## [Stated task]
Extract every line of the following entries that contains the string "style", matching case exactly.

## [Recorded information]

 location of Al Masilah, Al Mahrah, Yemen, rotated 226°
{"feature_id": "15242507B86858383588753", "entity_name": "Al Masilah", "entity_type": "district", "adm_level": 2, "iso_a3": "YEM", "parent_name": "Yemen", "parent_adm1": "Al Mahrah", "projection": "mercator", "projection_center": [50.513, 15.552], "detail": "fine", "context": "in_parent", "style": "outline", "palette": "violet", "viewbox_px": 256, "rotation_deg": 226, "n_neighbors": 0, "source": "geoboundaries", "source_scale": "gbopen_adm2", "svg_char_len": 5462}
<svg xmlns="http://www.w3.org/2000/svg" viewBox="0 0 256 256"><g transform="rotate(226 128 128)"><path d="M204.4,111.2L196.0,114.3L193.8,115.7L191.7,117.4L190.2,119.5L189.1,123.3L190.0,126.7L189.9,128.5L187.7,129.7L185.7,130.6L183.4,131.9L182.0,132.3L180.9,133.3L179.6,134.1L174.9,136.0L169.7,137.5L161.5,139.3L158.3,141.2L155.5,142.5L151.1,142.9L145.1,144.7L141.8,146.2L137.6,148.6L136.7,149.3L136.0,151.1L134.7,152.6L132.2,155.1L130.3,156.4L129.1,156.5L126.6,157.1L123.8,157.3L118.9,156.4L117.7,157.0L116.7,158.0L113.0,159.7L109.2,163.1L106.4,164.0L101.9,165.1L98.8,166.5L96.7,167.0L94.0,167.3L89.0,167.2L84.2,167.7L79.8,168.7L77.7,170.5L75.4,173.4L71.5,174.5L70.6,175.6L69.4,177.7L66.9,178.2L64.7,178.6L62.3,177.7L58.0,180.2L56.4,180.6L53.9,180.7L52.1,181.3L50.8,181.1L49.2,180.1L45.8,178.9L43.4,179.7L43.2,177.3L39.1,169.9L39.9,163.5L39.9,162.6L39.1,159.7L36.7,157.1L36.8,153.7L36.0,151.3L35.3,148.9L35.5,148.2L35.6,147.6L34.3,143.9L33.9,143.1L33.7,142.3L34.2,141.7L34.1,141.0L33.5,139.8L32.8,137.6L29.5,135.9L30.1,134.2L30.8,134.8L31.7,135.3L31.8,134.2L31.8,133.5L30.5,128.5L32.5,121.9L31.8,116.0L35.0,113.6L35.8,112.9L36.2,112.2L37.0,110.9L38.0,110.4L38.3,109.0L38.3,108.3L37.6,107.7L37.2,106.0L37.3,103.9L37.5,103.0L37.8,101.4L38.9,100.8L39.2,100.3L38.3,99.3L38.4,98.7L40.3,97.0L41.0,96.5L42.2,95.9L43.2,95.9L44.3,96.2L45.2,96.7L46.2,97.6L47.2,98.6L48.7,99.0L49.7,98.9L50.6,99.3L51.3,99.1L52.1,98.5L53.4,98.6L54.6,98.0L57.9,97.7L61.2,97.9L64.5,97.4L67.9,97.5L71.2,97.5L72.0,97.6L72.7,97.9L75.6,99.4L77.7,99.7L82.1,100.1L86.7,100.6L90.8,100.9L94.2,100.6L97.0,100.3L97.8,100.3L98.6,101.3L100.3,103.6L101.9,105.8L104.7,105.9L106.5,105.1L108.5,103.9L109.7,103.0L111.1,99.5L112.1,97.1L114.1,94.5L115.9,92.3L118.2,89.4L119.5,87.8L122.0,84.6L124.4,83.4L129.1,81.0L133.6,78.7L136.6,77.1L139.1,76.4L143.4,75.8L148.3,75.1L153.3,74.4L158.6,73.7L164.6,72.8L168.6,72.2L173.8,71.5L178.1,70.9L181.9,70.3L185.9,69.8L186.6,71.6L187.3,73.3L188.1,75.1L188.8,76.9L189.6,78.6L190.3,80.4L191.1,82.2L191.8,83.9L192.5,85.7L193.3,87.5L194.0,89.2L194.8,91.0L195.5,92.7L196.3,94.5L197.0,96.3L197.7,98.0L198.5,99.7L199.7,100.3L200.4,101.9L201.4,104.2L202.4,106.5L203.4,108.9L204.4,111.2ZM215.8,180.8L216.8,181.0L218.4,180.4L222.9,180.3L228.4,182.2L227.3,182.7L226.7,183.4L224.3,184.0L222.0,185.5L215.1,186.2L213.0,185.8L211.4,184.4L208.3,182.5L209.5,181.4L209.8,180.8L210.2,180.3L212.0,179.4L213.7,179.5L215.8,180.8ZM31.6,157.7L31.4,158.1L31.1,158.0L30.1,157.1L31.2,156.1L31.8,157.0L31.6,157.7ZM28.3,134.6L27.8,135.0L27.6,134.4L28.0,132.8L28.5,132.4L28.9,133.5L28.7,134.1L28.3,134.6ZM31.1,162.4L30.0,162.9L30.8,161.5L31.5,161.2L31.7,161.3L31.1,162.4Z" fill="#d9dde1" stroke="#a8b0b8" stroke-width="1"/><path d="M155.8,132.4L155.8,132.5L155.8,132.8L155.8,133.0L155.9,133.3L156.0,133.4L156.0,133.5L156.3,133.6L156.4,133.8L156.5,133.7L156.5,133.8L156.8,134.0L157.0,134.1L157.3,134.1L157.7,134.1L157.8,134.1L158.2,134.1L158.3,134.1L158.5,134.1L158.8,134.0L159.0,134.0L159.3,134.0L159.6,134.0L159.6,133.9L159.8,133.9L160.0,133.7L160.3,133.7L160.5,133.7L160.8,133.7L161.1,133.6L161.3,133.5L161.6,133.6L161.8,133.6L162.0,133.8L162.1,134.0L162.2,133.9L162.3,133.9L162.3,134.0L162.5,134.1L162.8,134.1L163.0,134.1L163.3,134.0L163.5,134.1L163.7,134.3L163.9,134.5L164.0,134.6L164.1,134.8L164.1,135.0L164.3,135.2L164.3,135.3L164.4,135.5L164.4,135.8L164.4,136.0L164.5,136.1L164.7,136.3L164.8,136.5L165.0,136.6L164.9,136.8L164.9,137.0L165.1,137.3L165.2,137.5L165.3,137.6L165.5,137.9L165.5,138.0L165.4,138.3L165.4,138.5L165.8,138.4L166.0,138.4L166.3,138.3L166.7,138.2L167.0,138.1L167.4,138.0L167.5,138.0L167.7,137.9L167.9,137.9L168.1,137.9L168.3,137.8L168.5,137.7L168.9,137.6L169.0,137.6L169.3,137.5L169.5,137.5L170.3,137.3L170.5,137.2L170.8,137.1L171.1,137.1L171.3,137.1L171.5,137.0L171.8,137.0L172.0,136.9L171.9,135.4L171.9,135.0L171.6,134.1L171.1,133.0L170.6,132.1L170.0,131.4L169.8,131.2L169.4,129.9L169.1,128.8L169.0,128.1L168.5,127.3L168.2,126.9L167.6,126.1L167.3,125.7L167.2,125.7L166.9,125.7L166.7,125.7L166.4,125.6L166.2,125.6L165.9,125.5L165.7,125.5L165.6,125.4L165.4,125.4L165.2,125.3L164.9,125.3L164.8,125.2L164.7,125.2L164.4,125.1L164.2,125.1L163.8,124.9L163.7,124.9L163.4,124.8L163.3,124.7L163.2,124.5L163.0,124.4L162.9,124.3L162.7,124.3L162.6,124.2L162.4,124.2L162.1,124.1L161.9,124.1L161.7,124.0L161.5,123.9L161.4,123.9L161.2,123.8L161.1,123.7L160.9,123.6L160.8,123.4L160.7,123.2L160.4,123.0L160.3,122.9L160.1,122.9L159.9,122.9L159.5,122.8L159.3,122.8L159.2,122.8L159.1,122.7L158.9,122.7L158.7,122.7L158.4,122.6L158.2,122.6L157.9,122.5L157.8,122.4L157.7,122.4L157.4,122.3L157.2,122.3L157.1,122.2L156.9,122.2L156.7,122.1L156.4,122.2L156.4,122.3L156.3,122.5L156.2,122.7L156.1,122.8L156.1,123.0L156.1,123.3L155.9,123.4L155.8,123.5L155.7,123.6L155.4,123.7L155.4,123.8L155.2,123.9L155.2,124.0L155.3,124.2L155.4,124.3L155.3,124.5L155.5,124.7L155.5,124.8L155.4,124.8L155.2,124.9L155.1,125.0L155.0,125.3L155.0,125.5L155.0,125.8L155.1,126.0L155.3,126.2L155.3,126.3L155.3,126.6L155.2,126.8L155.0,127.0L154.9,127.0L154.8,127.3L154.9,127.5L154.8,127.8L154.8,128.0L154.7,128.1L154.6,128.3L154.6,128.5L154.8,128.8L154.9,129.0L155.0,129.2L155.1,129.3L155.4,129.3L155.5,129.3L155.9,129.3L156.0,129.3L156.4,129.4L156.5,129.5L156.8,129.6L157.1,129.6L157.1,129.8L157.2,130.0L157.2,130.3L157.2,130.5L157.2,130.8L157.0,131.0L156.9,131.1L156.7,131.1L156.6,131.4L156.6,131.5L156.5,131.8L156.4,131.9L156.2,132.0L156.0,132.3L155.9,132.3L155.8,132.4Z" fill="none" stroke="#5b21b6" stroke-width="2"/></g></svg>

---

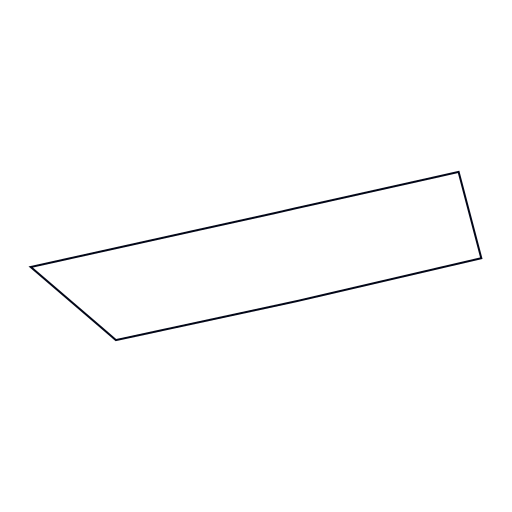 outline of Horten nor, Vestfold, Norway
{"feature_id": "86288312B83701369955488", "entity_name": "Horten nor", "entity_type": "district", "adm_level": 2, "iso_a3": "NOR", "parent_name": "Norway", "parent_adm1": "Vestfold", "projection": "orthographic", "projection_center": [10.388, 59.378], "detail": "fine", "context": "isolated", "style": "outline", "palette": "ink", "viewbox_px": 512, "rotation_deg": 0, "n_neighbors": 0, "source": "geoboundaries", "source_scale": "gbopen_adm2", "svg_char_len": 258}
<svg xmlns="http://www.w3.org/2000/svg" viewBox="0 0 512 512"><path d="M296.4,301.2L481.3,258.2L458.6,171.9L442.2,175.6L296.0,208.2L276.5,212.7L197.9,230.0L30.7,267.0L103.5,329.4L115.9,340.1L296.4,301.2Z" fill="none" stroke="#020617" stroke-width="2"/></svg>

## [Worked answer]
{"feature_id": "15242507B86858383588753", "entity_name": "Al Masilah", "entity_type": "district", "adm_level": 2, "iso_a3": "YEM", "parent_name": "Yemen", "parent_adm1": "Al Mahrah", "projection": "mercator", "projection_center": [50.513, 15.552], "detail": "fine", "context": "in_parent", "style": "outline", "palette": "violet", "viewbox_px": 256, "rotation_deg": 226, "n_neighbors": 0, "source": "geoboundaries", "source_scale": "gbopen_adm2", "svg_char_len": 5462}
{"feature_id": "86288312B83701369955488", "entity_name": "Horten nor", "entity_type": "district", "adm_level": 2, "iso_a3": "NOR", "parent_name": "Norway", "parent_adm1": "Vestfold", "projection": "orthographic", "projection_center": [10.388, 59.378], "detail": "fine", "context": "isolated", "style": "outline", "palette": "ink", "viewbox_px": 512, "rotation_deg": 0, "n_neighbors": 0, "source": "geoboundaries", "source_scale": "gbopen_adm2", "svg_char_len": 258}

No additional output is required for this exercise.